◆ Dataset records:
+---+

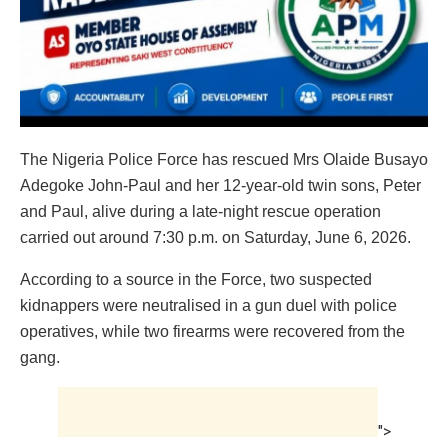
The Nigeria Police Force has rescued Mrs Olaide Busayo
Adegoke John-Paul and her 12-year-old twin sons, Peter
and Paul, alive during a late-night rescue operation
carried out around 7:30 p.m. on Saturday, June 6, 2026.
According to a source in the Force, two suspected
kidnappers were neutralised in a gun duel with police
operatives, while two firearms were recovered from the
gang.
">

+---+

◆ Task details:
Report each line of the listing above that uses the word "were".

◆ The completed task:
kidnappers were neutralised in a gun duel with police
operatives, while two firearms were recovered from the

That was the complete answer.